◆ Dataset entries
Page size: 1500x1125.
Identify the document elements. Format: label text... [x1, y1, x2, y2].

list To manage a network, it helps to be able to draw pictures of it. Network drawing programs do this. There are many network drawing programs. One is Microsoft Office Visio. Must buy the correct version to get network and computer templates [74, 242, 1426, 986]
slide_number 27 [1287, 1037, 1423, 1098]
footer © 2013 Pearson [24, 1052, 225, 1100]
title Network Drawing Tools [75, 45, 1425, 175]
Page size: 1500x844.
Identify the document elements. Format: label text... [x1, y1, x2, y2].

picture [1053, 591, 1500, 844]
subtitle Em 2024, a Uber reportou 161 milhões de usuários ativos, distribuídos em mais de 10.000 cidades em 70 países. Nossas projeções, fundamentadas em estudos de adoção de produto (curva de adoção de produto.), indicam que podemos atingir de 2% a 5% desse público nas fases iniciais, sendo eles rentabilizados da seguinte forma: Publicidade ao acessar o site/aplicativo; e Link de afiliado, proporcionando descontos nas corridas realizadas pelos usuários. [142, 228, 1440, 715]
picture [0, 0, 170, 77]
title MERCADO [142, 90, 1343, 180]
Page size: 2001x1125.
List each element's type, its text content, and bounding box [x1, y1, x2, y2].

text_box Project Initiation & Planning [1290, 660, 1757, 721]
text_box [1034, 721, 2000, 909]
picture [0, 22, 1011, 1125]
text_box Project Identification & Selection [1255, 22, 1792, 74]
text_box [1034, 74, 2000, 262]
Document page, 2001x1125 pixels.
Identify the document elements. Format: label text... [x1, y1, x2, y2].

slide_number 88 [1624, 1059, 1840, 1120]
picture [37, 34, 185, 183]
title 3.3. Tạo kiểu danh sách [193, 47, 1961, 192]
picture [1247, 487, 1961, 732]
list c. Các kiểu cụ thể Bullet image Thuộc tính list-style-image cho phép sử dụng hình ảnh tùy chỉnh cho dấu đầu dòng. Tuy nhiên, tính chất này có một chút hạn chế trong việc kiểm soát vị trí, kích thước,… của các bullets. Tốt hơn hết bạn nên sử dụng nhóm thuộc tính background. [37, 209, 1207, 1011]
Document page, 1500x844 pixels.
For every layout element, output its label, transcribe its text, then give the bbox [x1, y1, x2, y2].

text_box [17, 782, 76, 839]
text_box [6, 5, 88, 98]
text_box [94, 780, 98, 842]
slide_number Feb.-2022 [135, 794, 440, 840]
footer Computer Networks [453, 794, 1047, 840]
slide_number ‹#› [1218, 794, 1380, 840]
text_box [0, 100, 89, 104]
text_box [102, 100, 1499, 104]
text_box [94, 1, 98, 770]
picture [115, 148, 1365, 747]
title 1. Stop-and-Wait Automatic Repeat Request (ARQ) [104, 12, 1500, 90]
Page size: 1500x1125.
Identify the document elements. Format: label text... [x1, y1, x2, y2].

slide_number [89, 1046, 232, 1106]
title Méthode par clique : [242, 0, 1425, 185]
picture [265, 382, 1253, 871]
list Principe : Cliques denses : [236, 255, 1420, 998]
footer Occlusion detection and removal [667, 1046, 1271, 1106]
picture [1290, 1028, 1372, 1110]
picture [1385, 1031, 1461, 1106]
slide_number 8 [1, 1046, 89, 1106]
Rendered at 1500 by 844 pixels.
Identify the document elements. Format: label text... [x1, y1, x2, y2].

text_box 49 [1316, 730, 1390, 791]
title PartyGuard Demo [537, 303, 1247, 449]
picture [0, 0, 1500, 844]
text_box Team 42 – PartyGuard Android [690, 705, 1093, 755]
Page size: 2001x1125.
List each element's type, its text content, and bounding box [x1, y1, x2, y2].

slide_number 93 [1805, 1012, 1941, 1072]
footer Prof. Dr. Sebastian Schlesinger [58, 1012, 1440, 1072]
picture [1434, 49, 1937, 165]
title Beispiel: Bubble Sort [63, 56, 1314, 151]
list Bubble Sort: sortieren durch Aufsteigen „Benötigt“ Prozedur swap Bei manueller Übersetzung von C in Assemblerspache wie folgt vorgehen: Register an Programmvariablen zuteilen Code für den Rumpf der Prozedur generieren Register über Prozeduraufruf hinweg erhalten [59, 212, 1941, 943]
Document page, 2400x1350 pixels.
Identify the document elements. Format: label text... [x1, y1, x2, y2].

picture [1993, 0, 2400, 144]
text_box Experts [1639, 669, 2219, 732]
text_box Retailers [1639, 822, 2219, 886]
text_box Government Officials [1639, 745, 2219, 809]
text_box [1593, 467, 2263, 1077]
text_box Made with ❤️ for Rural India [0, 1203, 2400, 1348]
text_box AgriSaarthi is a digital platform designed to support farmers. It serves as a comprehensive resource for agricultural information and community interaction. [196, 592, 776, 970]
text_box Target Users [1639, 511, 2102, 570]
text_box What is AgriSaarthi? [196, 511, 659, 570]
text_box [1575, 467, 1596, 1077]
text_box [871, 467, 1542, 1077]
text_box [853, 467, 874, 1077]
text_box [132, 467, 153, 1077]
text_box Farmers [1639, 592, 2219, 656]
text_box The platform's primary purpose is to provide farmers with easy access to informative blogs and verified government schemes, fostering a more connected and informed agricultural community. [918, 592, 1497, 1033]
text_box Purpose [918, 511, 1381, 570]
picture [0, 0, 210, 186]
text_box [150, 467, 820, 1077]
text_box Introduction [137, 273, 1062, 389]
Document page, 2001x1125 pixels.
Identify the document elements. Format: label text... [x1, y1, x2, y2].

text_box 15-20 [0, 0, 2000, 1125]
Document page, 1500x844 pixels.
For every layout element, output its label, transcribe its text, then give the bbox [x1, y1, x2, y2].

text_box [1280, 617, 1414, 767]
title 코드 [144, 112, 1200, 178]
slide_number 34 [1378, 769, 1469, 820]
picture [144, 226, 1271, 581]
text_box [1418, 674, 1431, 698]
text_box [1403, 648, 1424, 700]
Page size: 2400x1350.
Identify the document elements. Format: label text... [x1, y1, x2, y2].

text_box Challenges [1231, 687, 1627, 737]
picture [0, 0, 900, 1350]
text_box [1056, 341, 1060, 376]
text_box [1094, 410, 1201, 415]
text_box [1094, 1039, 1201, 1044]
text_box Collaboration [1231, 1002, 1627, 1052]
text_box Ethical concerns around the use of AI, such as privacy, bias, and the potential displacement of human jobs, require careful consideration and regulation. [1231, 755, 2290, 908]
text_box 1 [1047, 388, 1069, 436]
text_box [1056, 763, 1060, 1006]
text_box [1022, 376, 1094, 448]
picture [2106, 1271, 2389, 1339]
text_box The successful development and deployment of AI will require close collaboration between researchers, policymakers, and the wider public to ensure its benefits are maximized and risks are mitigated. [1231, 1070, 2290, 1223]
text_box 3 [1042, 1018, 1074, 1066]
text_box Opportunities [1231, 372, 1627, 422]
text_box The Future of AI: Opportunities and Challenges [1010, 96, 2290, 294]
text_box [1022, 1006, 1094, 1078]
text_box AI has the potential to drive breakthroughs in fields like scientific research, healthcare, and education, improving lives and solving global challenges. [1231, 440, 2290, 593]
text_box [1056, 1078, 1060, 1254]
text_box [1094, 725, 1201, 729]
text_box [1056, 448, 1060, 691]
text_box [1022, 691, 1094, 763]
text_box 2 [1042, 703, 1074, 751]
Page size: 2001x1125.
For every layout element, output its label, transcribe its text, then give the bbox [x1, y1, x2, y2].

◆ Task requirements
The full set of entries has to be duplicated precisely.

◆ The answer
Page size: 1500x1125.
Identify the document elements. Format: label text... [x1, y1, x2, y2].

list To manage a network, it helps to be able to draw pictures of it. Network drawing programs do this. There are many network drawing programs. One is Microsoft Office Visio. Must buy the correct version to get network and computer templates [74, 242, 1426, 986]
slide_number 27 [1287, 1037, 1423, 1098]
footer © 2013 Pearson [24, 1052, 225, 1100]
title Network Drawing Tools [75, 45, 1425, 175]
Page size: 1500x844.
Identify the document elements. Format: label text... [x1, y1, x2, y2].

picture [1053, 591, 1500, 844]
subtitle Em 2024, a Uber reportou 161 milhões de usuários ativos, distribuídos em mais de 10.000 cidades em 70 países. Nossas projeções, fundamentadas em estudos de adoção de produto (curva de adoção de produto.), indicam que podemos atingir de 2% a 5% desse público nas fases iniciais, sendo eles rentabilizados da seguinte forma: Publicidade ao acessar o site/aplicativo; e Link de afiliado, proporcionando descontos nas corridas realizadas pelos usuários. [142, 228, 1440, 715]
picture [0, 0, 170, 77]
title MERCADO [142, 90, 1343, 180]
Page size: 2001x1125.
List each element's type, its text content, and bounding box [x1, y1, x2, y2].

text_box Project Initiation & Planning [1290, 660, 1757, 721]
text_box [1034, 721, 2000, 909]
picture [0, 22, 1011, 1125]
text_box Project Identification & Selection [1255, 22, 1792, 74]
text_box [1034, 74, 2000, 262]
Document page, 2001x1125 pixels.
Identify the document elements. Format: label text... [x1, y1, x2, y2].

slide_number 88 [1624, 1059, 1840, 1120]
picture [37, 34, 185, 183]
title 3.3. Tạo kiểu danh sách [193, 47, 1961, 192]
picture [1247, 487, 1961, 732]
list c. Các kiểu cụ thể Bullet image Thuộc tính list-style-image cho phép sử dụng hình ảnh tùy chỉnh cho dấu đầu dòng. Tuy nhiên, tính chất này có một chút hạn chế trong việc kiểm soát vị trí, kích thước,… của các bullets. Tốt hơn hết bạn nên sử dụng nhóm thuộc tính background. [37, 209, 1207, 1011]
Document page, 1500x844 pixels.
For every layout element, output its label, transcribe its text, then give the bbox [x1, y1, x2, y2].

text_box [17, 782, 76, 839]
text_box [6, 5, 88, 98]
text_box [94, 780, 98, 842]
slide_number Feb.-2022 [135, 794, 440, 840]
footer Computer Networks [453, 794, 1047, 840]
slide_number ‹#› [1218, 794, 1380, 840]
text_box [0, 100, 89, 104]
text_box [102, 100, 1499, 104]
text_box [94, 1, 98, 770]
picture [115, 148, 1365, 747]
title 1. Stop-and-Wait Automatic Repeat Request (ARQ) [104, 12, 1500, 90]
Page size: 1500x1125.
Identify the document elements. Format: label text... [x1, y1, x2, y2].

slide_number [89, 1046, 232, 1106]
title Méthode par clique : [242, 0, 1425, 185]
picture [265, 382, 1253, 871]
list Principe : Cliques denses : [236, 255, 1420, 998]
footer Occlusion detection and removal [667, 1046, 1271, 1106]
picture [1290, 1028, 1372, 1110]
picture [1385, 1031, 1461, 1106]
slide_number 8 [1, 1046, 89, 1106]
Rendered at 1500 by 844 pixels.
Identify the document elements. Format: label text... [x1, y1, x2, y2].

text_box 49 [1316, 730, 1390, 791]
title PartyGuard Demo [537, 303, 1247, 449]
picture [0, 0, 1500, 844]
text_box Team 42 – PartyGuard Android [690, 705, 1093, 755]
Page size: 2001x1125.
List each element's type, its text content, and bounding box [x1, y1, x2, y2].

slide_number 93 [1805, 1012, 1941, 1072]
footer Prof. Dr. Sebastian Schlesinger [58, 1012, 1440, 1072]
picture [1434, 49, 1937, 165]
title Beispiel: Bubble Sort [63, 56, 1314, 151]
list Bubble Sort: sortieren durch Aufsteigen „Benötigt“ Prozedur swap Bei manueller Übersetzung von C in Assemblerspache wie folgt vorgehen: Register an Programmvariablen zuteilen Code für den Rumpf der Prozedur generieren Register über Prozeduraufruf hinweg erhalten [59, 212, 1941, 943]
Document page, 2400x1350 pixels.
Identify the document elements. Format: label text... [x1, y1, x2, y2].

picture [1993, 0, 2400, 144]
text_box Experts [1639, 669, 2219, 732]
text_box Retailers [1639, 822, 2219, 886]
text_box Government Officials [1639, 745, 2219, 809]
text_box [1593, 467, 2263, 1077]
text_box Made with ❤️ for Rural India [0, 1203, 2400, 1348]
text_box AgriSaarthi is a digital platform designed to support farmers. It serves as a comprehensive resource for agricultural information and community interaction. [196, 592, 776, 970]
text_box Target Users [1639, 511, 2102, 570]
text_box What is AgriSaarthi? [196, 511, 659, 570]
text_box [1575, 467, 1596, 1077]
text_box [871, 467, 1542, 1077]
text_box [853, 467, 874, 1077]
text_box [132, 467, 153, 1077]
text_box Farmers [1639, 592, 2219, 656]
text_box The platform's primary purpose is to provide farmers with easy access to informative blogs and verified government schemes, fostering a more connected and informed agricultural community. [918, 592, 1497, 1033]
text_box Purpose [918, 511, 1381, 570]
picture [0, 0, 210, 186]
text_box [150, 467, 820, 1077]
text_box Introduction [137, 273, 1062, 389]
Document page, 2001x1125 pixels.
Identify the document elements. Format: label text... [x1, y1, x2, y2].

text_box 15-20 [0, 0, 2000, 1125]
Document page, 1500x844 pixels.
For every layout element, output its label, transcribe its text, then give the bbox [x1, y1, x2, y2].

text_box [1280, 617, 1414, 767]
title 코드 [144, 112, 1200, 178]
slide_number 34 [1378, 769, 1469, 820]
picture [144, 226, 1271, 581]
text_box [1418, 674, 1431, 698]
text_box [1403, 648, 1424, 700]
Page size: 2400x1350.
Identify the document elements. Format: label text... [x1, y1, x2, y2].

text_box Challenges [1231, 687, 1627, 737]
picture [0, 0, 900, 1350]
text_box [1056, 341, 1060, 376]
text_box [1094, 410, 1201, 415]
text_box [1094, 1039, 1201, 1044]
text_box Collaboration [1231, 1002, 1627, 1052]
text_box Ethical concerns around the use of AI, such as privacy, bias, and the potential displacement of human jobs, require careful consideration and regulation. [1231, 755, 2290, 908]
text_box 1 [1047, 388, 1069, 436]
text_box [1056, 763, 1060, 1006]
text_box [1022, 376, 1094, 448]
picture [2106, 1271, 2389, 1339]
text_box The successful development and deployment of AI will require close collaboration between researchers, policymakers, and the wider public to ensure its benefits are maximized and risks are mitigated. [1231, 1070, 2290, 1223]
text_box 3 [1042, 1018, 1074, 1066]
text_box Opportunities [1231, 372, 1627, 422]
text_box The Future of AI: Opportunities and Challenges [1010, 96, 2290, 294]
text_box [1022, 1006, 1094, 1078]
text_box AI has the potential to drive breakthroughs in fields like scientific research, healthcare, and education, improving lives and solving global challenges. [1231, 440, 2290, 593]
text_box [1056, 1078, 1060, 1254]
text_box [1094, 725, 1201, 729]
text_box [1056, 448, 1060, 691]
text_box [1022, 691, 1094, 763]
text_box 2 [1042, 703, 1074, 751]
Page size: 2001x1125.
For every layout element, output its label, transcribe its text, then give the bbox [x1, y1, x2, y2].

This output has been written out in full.